At that moment she felt at peace, and was happy that her artwork was able to capture the energy and message that the hospital’s staff and workers wanted to communicate.
“It’s what I would love to do for the rest of my life and what art is truly about,” Roberts said. “It’s what care and healing are truly about.”
The mural, which features the words “Woodhull Heals” beside images of health care workers and New Yorkers of different backgrounds, was created as part of the Community Murals Project, launched last year by NYC Health+Hospitals’ Art in Medicine program.
Roberts was chosen to create the mural from a pool of nearly 250 applicants. After being selected in February, she conducted virtual meetings with hospital staff to come up with the concept and theme of the artwork.
Last month, Woodhull Hospital invited community members, staff, patients and elected officials to a “paint party” to complete the mural. Two weeks later, the mural was finally revealed.
Gregory Calliste, CEO of Woodhull Hospital, said the mural not only beautifies the building, but also demonstrates the hospital’s significance as a “healing environment for this community.”
“The end product, I believe, is truly magnificent,” he said. “It’s a masterpiece, one that we will all be proud of.”
The Arts in Medicine program is made possible through the Laurie M. Tisch Illumination Fund, as well as the Mayor’s Fund to Advance New York City. At the unveiling ceremony, Tisch said the Illumination Fund’s mission is to foster access and opportunity for all New Yorkers.
In 2018, the organization launched its Arts in Health initiative, a multi-million dollar, multi-year grants program that supports organizations that use the arts as a tool of healing. Tisch said the program places an emphasis on addressing trauma, stigma and age-related disease.

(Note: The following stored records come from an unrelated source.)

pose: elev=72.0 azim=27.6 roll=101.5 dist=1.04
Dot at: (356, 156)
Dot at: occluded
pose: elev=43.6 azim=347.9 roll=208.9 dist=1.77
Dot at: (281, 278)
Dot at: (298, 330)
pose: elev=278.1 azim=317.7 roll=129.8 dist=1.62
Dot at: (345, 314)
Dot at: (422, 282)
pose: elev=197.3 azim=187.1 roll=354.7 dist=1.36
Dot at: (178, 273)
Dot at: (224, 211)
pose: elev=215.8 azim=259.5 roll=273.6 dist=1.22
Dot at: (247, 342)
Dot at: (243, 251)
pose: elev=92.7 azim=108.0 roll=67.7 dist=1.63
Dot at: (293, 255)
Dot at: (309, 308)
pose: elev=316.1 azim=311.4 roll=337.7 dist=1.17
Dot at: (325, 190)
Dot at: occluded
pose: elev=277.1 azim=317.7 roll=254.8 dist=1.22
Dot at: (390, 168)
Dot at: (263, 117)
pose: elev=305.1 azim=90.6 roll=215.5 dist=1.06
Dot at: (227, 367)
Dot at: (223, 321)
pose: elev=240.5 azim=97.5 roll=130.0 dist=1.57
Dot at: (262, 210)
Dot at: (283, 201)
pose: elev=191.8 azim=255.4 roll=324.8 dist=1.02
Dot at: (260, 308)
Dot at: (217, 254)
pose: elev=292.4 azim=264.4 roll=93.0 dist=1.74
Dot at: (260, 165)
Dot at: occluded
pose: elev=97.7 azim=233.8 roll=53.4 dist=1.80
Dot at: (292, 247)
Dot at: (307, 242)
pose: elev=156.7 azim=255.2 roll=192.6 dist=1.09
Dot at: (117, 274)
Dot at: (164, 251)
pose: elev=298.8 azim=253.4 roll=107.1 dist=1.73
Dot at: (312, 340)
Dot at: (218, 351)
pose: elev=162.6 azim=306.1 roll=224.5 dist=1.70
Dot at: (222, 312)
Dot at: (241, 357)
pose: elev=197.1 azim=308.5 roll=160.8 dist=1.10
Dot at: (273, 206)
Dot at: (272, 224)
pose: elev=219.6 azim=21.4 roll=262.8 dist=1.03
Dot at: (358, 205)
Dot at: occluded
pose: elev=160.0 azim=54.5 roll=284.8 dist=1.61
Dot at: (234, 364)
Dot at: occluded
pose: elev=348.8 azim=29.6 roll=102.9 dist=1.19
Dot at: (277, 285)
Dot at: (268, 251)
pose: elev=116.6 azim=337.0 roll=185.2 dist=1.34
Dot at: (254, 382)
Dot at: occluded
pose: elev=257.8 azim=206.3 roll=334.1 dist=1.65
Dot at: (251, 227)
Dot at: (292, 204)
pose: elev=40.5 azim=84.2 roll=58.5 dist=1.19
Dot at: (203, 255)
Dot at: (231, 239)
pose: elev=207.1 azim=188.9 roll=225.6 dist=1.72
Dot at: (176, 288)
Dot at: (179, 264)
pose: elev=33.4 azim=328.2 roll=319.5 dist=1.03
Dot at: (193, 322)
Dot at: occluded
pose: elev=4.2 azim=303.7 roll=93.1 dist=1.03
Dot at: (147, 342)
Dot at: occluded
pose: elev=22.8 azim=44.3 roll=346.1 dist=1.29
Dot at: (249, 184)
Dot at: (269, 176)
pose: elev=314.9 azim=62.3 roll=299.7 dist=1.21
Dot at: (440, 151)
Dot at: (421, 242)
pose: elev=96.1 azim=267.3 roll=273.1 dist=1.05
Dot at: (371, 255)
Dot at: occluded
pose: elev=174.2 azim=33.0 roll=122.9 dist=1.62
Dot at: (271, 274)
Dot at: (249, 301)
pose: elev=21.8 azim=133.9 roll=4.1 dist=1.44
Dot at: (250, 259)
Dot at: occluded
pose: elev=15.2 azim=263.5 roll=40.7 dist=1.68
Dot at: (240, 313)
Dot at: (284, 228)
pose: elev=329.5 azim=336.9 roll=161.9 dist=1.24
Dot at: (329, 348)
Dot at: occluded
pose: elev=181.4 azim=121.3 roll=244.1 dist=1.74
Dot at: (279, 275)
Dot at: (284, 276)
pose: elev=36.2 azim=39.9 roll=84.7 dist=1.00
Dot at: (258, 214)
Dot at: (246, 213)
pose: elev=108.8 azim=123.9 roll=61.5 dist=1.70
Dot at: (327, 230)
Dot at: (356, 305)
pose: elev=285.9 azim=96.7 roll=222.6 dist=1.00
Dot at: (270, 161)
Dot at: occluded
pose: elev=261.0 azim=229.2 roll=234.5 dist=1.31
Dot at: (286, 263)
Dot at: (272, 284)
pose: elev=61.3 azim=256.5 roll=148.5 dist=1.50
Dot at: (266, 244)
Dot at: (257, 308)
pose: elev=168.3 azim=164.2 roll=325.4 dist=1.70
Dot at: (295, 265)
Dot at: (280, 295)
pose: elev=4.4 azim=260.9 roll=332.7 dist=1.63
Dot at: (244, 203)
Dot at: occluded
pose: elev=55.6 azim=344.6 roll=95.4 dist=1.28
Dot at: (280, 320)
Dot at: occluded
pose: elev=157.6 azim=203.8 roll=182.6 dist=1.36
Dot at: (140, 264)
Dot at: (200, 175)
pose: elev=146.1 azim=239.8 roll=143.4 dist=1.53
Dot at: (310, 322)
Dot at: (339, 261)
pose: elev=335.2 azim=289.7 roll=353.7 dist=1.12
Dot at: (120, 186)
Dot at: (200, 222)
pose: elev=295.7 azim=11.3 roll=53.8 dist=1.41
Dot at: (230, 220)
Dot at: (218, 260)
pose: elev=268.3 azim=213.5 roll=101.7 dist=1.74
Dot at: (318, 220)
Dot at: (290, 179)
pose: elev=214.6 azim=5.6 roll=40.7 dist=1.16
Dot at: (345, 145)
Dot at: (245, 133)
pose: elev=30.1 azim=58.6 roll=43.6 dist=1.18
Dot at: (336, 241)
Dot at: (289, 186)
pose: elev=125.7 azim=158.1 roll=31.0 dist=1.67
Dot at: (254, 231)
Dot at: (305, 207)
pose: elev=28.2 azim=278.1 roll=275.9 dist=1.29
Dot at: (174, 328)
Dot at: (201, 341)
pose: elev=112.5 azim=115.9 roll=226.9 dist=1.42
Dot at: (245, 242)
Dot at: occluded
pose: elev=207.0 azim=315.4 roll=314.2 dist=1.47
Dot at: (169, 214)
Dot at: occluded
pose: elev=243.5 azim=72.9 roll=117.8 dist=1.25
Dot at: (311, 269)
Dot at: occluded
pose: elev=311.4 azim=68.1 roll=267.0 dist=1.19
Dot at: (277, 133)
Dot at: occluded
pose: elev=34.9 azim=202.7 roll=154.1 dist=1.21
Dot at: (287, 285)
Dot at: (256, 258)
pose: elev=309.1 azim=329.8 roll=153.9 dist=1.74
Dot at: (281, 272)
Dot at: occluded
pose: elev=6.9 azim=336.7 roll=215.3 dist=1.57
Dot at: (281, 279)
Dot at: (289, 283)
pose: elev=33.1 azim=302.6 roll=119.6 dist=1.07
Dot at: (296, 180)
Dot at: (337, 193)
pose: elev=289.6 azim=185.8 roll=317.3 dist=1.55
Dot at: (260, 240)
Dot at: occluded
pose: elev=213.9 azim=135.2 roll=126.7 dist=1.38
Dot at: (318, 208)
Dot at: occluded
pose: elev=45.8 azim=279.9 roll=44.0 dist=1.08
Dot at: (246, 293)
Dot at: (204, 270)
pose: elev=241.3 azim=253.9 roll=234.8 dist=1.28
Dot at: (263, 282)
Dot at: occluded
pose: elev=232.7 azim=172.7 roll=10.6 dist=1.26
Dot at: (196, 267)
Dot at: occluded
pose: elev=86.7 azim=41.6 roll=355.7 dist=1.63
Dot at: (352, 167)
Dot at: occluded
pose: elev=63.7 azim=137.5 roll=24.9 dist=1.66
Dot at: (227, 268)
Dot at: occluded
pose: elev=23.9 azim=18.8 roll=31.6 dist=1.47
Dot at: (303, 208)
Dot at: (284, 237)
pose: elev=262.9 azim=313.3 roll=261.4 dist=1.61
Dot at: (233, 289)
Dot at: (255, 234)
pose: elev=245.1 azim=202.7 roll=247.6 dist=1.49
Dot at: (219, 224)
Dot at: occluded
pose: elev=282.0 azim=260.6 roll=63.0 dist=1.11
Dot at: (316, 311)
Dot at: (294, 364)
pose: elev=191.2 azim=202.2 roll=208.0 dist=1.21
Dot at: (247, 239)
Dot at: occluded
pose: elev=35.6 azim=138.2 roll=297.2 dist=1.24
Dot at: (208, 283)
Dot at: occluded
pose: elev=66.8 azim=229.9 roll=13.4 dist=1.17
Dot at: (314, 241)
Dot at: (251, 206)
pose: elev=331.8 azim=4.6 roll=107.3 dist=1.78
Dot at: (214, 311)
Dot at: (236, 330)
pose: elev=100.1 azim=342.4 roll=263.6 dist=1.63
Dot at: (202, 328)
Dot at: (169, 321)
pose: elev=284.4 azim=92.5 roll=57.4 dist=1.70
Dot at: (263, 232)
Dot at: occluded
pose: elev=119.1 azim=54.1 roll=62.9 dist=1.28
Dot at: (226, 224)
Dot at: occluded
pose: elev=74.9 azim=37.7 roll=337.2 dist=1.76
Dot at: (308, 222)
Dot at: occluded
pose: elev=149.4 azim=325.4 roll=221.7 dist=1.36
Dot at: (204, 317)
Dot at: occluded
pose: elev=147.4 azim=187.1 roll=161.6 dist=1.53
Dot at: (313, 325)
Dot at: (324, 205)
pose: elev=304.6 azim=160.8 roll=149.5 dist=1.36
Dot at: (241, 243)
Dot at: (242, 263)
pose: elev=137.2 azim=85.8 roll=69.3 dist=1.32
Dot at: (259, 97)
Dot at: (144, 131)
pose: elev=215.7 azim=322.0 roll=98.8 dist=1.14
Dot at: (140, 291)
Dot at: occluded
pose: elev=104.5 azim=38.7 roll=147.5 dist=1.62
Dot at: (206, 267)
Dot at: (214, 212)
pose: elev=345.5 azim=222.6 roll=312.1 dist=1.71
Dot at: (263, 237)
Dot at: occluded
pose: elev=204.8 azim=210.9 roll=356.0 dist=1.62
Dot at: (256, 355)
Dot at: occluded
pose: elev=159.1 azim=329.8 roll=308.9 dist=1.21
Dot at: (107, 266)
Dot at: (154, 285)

The initiative has now created 17 total murals at the city’s public hospitals system, making it the largest mural project in any public hospital system since the Works Progress Administration of the 1930s.
“These murals are aimed at fostering pride in the hospital, and providing beauty, comfort and solace for all,” Tisch said. “It was so needed then, but even more so now.”
Local elected officials, including State Senator Julia Salazar, Assemblywoman Maritza Davila and Councilman Robert Cornegy attended the unveiling ceremony. Salazar, who also attended the paint party, said the mural is “truly representative” of the diversity and vibrancy of Brooklyn’s communities.
“It was therapeutic and joyful to take part in it,” she said. “It’s important to emphasize the role of arts in healing.”
Roberts, who came to Brooklyn in 2009 to attend the Pratt Institute, said she looks forward to continuing her artistry and having an impact globally.
“My work is all about healing and uncovering voices of the unheard,” she said. “To just push that agenda forward in a beautiful, artful way.”